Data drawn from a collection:
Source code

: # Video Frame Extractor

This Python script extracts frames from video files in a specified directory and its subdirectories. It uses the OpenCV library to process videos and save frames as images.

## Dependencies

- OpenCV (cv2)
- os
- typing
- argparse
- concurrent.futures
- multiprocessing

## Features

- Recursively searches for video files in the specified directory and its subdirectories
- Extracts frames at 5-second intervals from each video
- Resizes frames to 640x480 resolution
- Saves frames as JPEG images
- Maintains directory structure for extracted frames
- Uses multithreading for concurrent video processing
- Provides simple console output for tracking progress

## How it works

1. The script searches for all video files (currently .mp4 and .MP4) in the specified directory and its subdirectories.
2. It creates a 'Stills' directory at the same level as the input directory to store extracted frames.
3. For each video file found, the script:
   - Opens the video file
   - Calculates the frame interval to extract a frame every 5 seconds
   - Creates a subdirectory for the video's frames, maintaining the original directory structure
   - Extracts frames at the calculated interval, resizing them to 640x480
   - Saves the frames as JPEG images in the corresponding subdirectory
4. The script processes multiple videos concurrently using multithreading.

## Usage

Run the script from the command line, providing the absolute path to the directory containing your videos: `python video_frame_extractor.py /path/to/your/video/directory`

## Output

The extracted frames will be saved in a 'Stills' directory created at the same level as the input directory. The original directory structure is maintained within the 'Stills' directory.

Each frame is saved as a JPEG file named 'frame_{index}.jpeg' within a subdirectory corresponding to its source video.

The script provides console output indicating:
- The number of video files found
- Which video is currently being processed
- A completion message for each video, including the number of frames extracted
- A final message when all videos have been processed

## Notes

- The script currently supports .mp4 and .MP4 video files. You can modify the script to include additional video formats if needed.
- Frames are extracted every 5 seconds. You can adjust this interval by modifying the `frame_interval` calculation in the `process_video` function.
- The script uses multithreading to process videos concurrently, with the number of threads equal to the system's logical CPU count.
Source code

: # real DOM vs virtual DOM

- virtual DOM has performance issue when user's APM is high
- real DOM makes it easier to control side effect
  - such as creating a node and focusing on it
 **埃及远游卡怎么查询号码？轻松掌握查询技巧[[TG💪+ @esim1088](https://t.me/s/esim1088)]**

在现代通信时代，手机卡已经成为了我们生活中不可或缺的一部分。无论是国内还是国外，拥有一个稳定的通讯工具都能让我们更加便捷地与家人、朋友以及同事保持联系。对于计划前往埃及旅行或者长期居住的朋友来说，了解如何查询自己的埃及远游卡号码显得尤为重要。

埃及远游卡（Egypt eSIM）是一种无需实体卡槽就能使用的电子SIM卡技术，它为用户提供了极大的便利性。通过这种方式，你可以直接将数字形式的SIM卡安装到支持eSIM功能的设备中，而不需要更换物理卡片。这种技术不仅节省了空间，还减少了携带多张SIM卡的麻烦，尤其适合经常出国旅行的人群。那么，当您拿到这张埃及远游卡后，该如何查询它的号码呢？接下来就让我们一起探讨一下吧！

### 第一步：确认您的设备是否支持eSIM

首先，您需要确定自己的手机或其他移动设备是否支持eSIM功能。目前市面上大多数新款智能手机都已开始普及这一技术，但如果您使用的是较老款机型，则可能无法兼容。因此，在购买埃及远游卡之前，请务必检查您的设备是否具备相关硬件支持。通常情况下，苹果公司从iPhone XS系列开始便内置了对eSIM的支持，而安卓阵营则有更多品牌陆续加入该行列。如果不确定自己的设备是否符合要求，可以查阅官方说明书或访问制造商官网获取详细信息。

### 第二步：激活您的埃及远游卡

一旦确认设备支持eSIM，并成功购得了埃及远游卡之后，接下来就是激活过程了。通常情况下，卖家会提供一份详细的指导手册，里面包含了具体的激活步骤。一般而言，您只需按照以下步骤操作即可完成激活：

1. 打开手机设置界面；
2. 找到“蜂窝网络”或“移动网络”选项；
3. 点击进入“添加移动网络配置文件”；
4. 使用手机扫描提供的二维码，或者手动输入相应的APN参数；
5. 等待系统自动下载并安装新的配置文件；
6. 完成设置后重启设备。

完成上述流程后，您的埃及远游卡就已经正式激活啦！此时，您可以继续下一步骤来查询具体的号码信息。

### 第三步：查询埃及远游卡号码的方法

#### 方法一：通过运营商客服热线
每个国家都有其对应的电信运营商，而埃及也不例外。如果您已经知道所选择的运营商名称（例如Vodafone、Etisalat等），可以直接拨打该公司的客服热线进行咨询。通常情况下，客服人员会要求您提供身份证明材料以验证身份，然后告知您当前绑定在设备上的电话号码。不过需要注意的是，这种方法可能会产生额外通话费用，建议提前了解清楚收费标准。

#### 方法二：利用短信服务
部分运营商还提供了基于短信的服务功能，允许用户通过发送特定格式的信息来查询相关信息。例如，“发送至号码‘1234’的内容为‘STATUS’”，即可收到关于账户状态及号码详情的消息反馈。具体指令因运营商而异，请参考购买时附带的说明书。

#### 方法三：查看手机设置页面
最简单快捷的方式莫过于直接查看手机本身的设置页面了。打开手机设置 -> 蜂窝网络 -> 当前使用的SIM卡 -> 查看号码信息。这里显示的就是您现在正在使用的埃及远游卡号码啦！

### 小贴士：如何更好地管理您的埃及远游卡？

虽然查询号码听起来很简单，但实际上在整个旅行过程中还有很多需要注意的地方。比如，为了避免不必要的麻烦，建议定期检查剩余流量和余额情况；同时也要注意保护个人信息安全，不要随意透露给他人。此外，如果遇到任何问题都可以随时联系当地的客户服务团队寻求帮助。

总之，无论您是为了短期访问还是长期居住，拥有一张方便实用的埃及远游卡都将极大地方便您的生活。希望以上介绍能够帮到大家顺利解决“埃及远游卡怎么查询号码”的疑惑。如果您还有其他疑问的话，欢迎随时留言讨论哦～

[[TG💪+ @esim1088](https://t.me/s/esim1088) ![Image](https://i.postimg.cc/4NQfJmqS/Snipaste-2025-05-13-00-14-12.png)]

*Work task*.
Reproduce every one of the rows above word for word.

*Output of the task*.
Source code

: # Video Frame Extractor

This Python script extracts frames from video files in a specified directory and its subdirectories. It uses the OpenCV library to process videos and save frames as images.

## Dependencies

- OpenCV (cv2)
- os
- typing
- argparse
- concurrent.futures
- multiprocessing

## Features

- Recursively searches for video files in the specified directory and its subdirectories
- Extracts frames at 5-second intervals from each video
- Resizes frames to 640x480 resolution
- Saves frames as JPEG images
- Maintains directory structure for extracted frames
- Uses multithreading for concurrent video processing
- Provides simple console output for tracking progress

## How it works

1. The script searches for all video files (currently .mp4 and .MP4) in the specified directory and its subdirectories.
2. It creates a 'Stills' directory at the same level as the input directory to store extracted frames.
3. For each video file found, the script:
   - Opens the video file
   - Calculates the frame interval to extract a frame every 5 seconds
   - Creates a subdirectory for the video's frames, maintaining the original directory structure
   - Extracts frames at the calculated interval, resizing them to 640x480
   - Saves the frames as JPEG images in the corresponding subdirectory
4. The script processes multiple videos concurrently using multithreading.

## Usage

Run the script from the command line, providing the absolute path to the directory containing your videos: `python video_frame_extractor.py /path/to/your/video/directory`

## Output

The extracted frames will be saved in a 'Stills' directory created at the same level as the input directory. The original directory structure is maintained within the 'Stills' directory.

Each frame is saved as a JPEG file named 'frame_{index}.jpeg' within a subdirectory corresponding to its source video.

The script provides console output indicating:
- The number of video files found
- Which video is currently being processed
- A completion message for each video, including the number of frames extracted
- A final message when all videos have been processed

## Notes

- The script currently supports .mp4 and .MP4 video files. You can modify the script to include additional video formats if needed.
- Frames are extracted every 5 seconds. You can adjust this interval by modifying the `frame_interval` calculation in the `process_video` function.
- The script uses multithreading to process videos concurrently, with the number of threads equal to the system's logical CPU count.
Source code

: # real DOM vs virtual DOM

- virtual DOM has performance issue when user's APM is high
- real DOM makes it easier to control side effect
  - such as creating a node and focusing on it
 **埃及远游卡怎么查询号码？轻松掌握查询技巧[[TG💪+ @esim1088](https://t.me/s/esim1088)]**

在现代通信时代，手机卡已经成为了我们生活中不可或缺的一部分。无论是国内还是国外，拥有一个稳定的通讯工具都能让我们更加便捷地与家人、朋友以及同事保持联系。对于计划前往埃及旅行或者长期居住的朋友来说，了解如何查询自己的埃及远游卡号码显得尤为重要。

埃及远游卡（Egypt eSIM）是一种无需实体卡槽就能使用的电子SIM卡技术，它为用户提供了极大的便利性。通过这种方式，你可以直接将数字形式的SIM卡安装到支持eSIM功能的设备中，而不需要更换物理卡片。这种技术不仅节省了空间，还减少了携带多张SIM卡的麻烦，尤其适合经常出国旅行的人群。那么，当您拿到这张埃及远游卡后，该如何查询它的号码呢？接下来就让我们一起探讨一下吧！

### 第一步：确认您的设备是否支持eSIM

首先，您需要确定自己的手机或其他移动设备是否支持eSIM功能。目前市面上大多数新款智能手机都已开始普及这一技术，但如果您使用的是较老款机型，则可能无法兼容。因此，在购买埃及远游卡之前，请务必检查您的设备是否具备相关硬件支持。通常情况下，苹果公司从iPhone XS系列开始便内置了对eSIM的支持，而安卓阵营则有更多品牌陆续加入该行列。如果不确定自己的设备是否符合要求，可以查阅官方说明书或访问制造商官网获取详细信息。

### 第二步：激活您的埃及远游卡

一旦确认设备支持eSIM，并成功购得了埃及远游卡之后，接下来就是激活过程了。通常情况下，卖家会提供一份详细的指导手册，里面包含了具体的激活步骤。一般而言，您只需按照以下步骤操作即可完成激活：

1. 打开手机设置界面；
2. 找到“蜂窝网络”或“移动网络”选项；
3. 点击进入“添加移动网络配置文件”；
4. 使用手机扫描提供的二维码，或者手动输入相应的APN参数；
5. 等待系统自动下载并安装新的配置文件；
6. 完成设置后重启设备。

完成上述流程后，您的埃及远游卡就已经正式激活啦！此时，您可以继续下一步骤来查询具体的号码信息。

### 第三步：查询埃及远游卡号码的方法

#### 方法一：通过运营商客服热线
每个国家都有其对应的电信运营商，而埃及也不例外。如果您已经知道所选择的运营商名称（例如Vodafone、Etisalat等），可以直接拨打该公司的客服热线进行咨询。通常情况下，客服人员会要求您提供身份证明材料以验证身份，然后告知您当前绑定在设备上的电话号码。不过需要注意的是，这种方法可能会产生额外通话费用，建议提前了解清楚收费标准。

#### 方法二：利用短信服务
部分运营商还提供了基于短信的服务功能，允许用户通过发送特定格式的信息来查询相关信息。例如，“发送至号码‘1234’的内容为‘STATUS’”，即可收到关于账户状态及号码详情的消息反馈。具体指令因运营商而异，请参考购买时附带的说明书。

#### 方法三：查看手机设置页面
最简单快捷的方式莫过于直接查看手机本身的设置页面了。打开手机设置 -> 蜂窝网络 -> 当前使用的SIM卡 -> 查看号码信息。这里显示的就是您现在正在使用的埃及远游卡号码啦！

### 小贴士：如何更好地管理您的埃及远游卡？

虽然查询号码听起来很简单，但实际上在整个旅行过程中还有很多需要注意的地方。比如，为了避免不必要的麻烦，建议定期检查剩余流量和余额情况；同时也要注意保护个人信息安全，不要随意透露给他人。此外，如果遇到任何问题都可以随时联系当地的客户服务团队寻求帮助。

总之，无论您是为了短期访问还是长期居住，拥有一张方便实用的埃及远游卡都将极大地方便您的生活。希望以上介绍能够帮到大家顺利解决“埃及远游卡怎么查询号码”的疑惑。如果您还有其他疑问的话，欢迎随时留言讨论哦～

[[TG💪+ @esim1088](https://t.me/s/esim1088) ![Image](https://i.postimg.cc/4NQfJmqS/Snipaste-2025-05-13-00-14-12.png)]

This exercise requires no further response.